La rencontre était animée par Mathilde Barron et Laura Guérin de L’A. Agence culturelle Nouvelle-Aquitaine.

Les participant·e·s

Un vote à main levée a ainsi permis de définir la répartition des participant·e·s :

  • 9 enseignant·e·s ou plus globalement du milieu éducatif
  • 9 médiateurs ou médiatrices culturel·le.s
  • 15 artistes ou représentant une équipe artistique
  • 15 participant·e·s ne travaillant pas ou pas uniquement dans le spectacle vivant
  • 5 participant·e·s ont pris plus d’une heure et demi pour venir à Poitiers

Des attentes particulières selon le profil des participant·e·s

La rencontre commence par l’expression des motivations de la venue des participant·e·s.

  • Une marionnettiste et plasticienne explique que l’EAC occupe le tiers de sa pratique professionnelle. L’EAC s’est présentée à elle, elle n’a pas délibérément choisi de l’inclure dans ses pratiques. Elle se questionne : Comment on fait ? Pourquoi ? Avec qui ?
  • Une enseignante à l’Université de Poitiers souhaite réaffirmer les fondements de l’EAC et sa place de vice-présidente du réseau Art + Université + Culture (réseau national de l’action culturelle dans l’enseignement supérieur et la recherche).
  • La Délégation académique à l’action culturelle (DAAC) explique que l’EAC est au cœur de leurs missions et s’attend à une mise en relation avec les acteurs du milieu culturel. Elle souhaite faire dialoguer les artistes et les enseignants sur la manière de monter des projets au bénéfice des élèves. La DRAC exprime les mêmes souhaits.
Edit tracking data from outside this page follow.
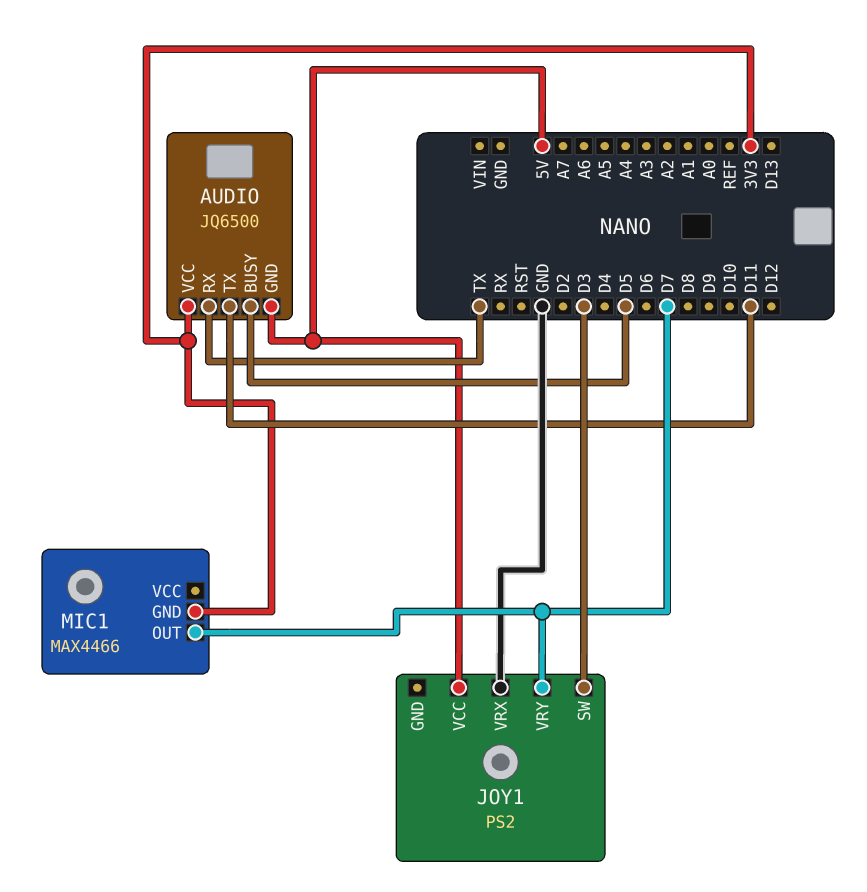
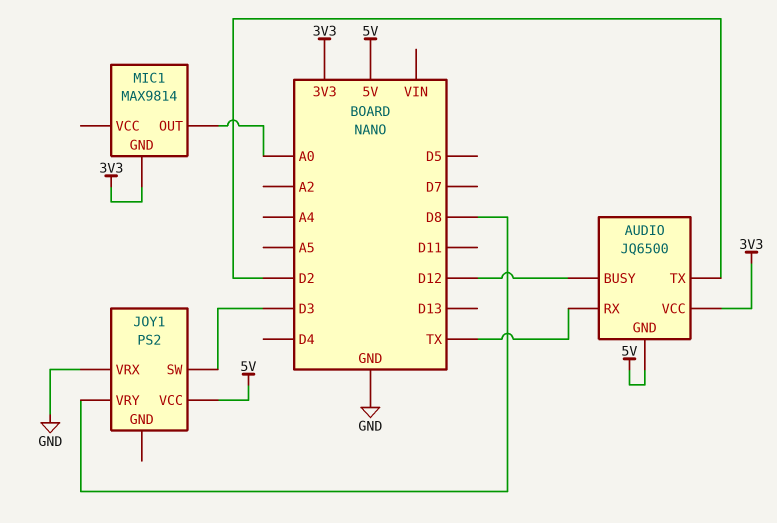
AUDIO pin BUSY: D5 -> D12
AUDIO pin TX: D11 -> D2
JOY1 pin VRY: D7 -> D8
MIC1: MAX4466 -> MAX9814
MIC1 pin OUT: D7 -> A0

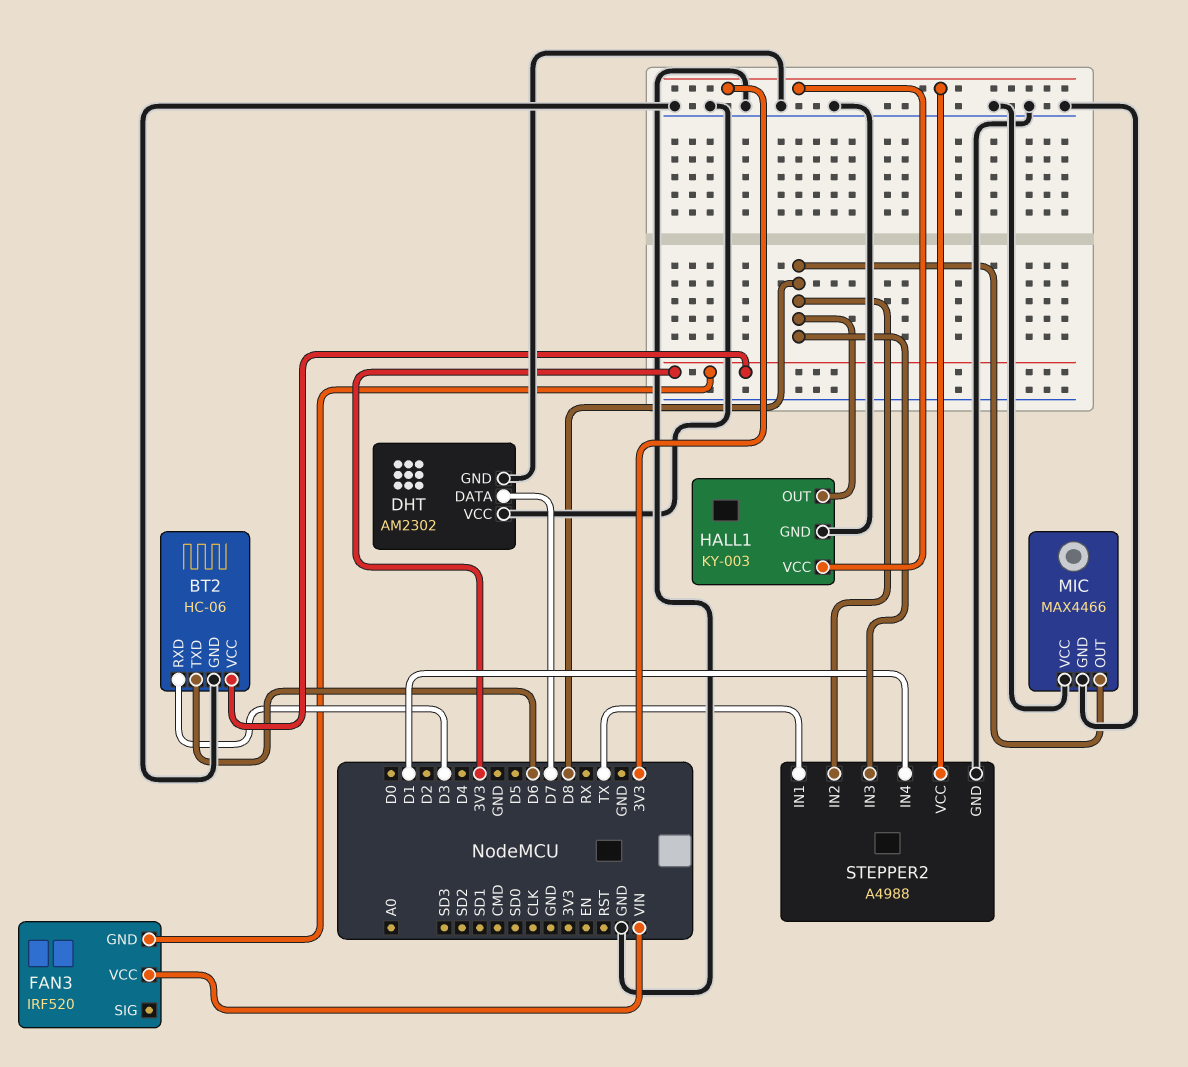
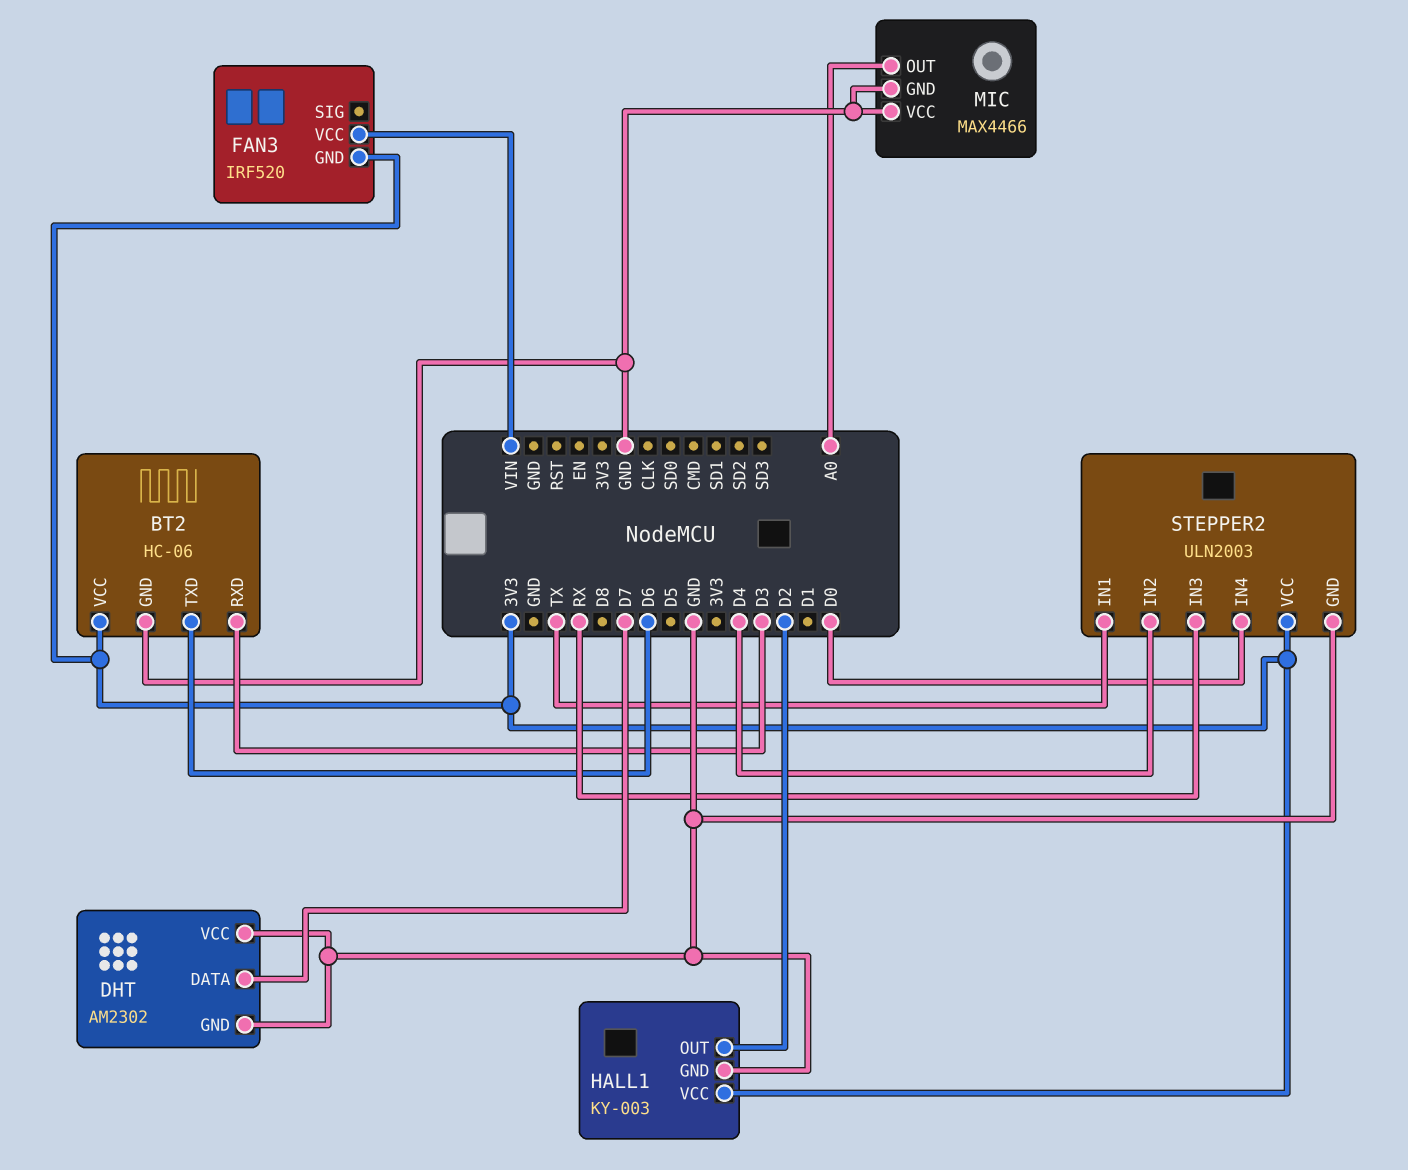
HALL1 pin OUT: D8 -> D2
MIC pin OUT: D8 -> A0
STEPPER2: A4988 -> ULN2003
STEPPER2 pin IN2: D8 -> D4
STEPPER2 pin IN3: D8 -> RX
STEPPER2 pin IN4: D1 -> D0

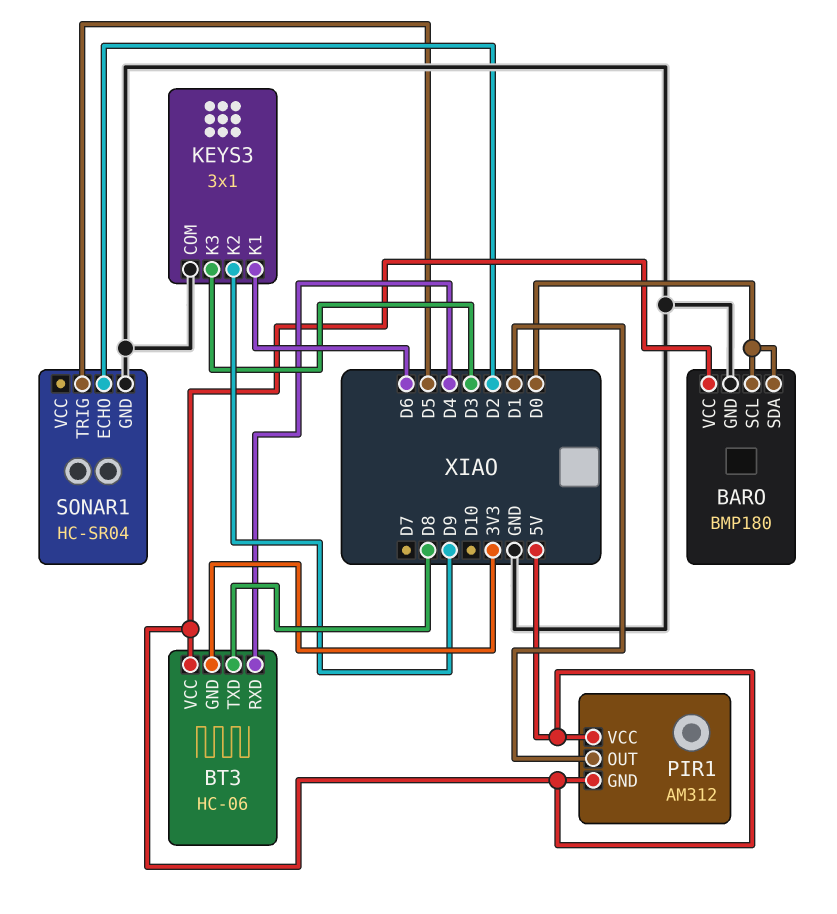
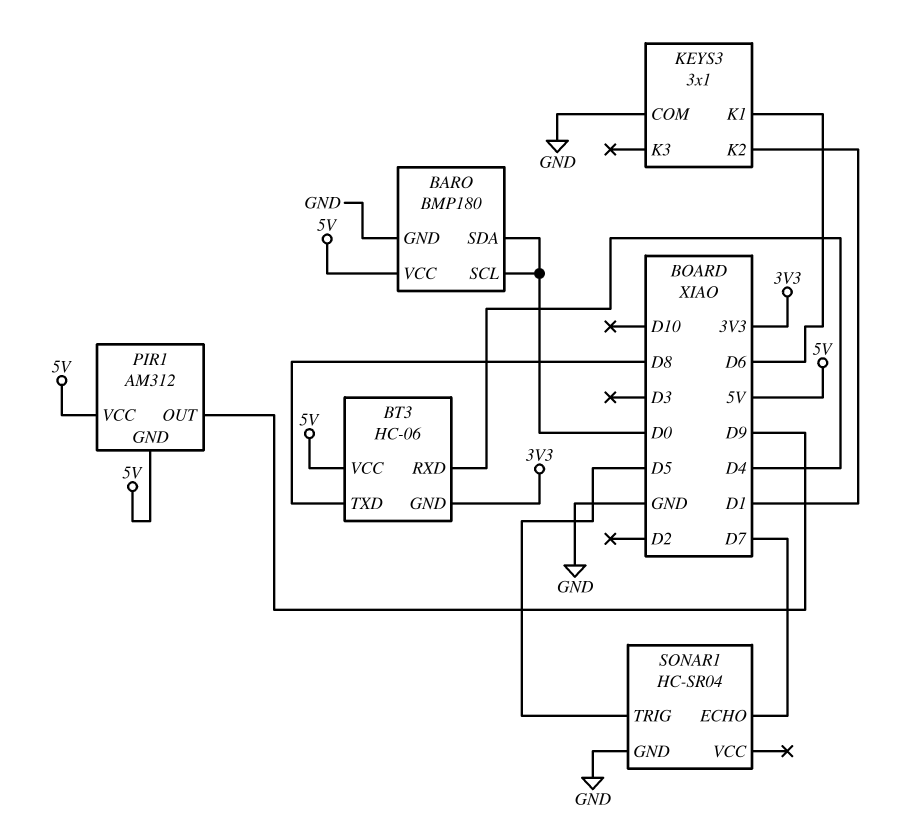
KEYS3 pin K2: D9 -> D1
KEYS3 pin K3: D3 -> none
PIR1 pin OUT: D1 -> D9
SONAR1 pin ECHO: D2 -> D7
L’EAC au prisme des enquêtes

Sylvie Octobre et Anne Jonchery, toutes deux chargées d’études au Département des études de la prospective et des statistiques et de la documentation (DEPS-Doc) se sont particulièrement exprimées sur les enjeux de la définition de l’EAC. « L’objet EAC » est en effet complexe. Sa définition varie notamment selon les organisations et les territoires. Selon le point de vue d’où l’on se place, les enjeux ne sont pas les mêmes.

Sylvie et Anne rappellent les 3 piliers de l’EAC : la fréquentation des œuvres et la rencontre avec les artistes, la pratique artistique, l’acquisition de connaissances.

Dans les échanges, la notion de temporalité revient souvent. On parle d’« EAC » mais ne devrait-on pas la nommer ainsi : « Parcours EAC » ? En ajoutant le mot « parcours » on inclut une question de temporalité, une donnée longitudinale.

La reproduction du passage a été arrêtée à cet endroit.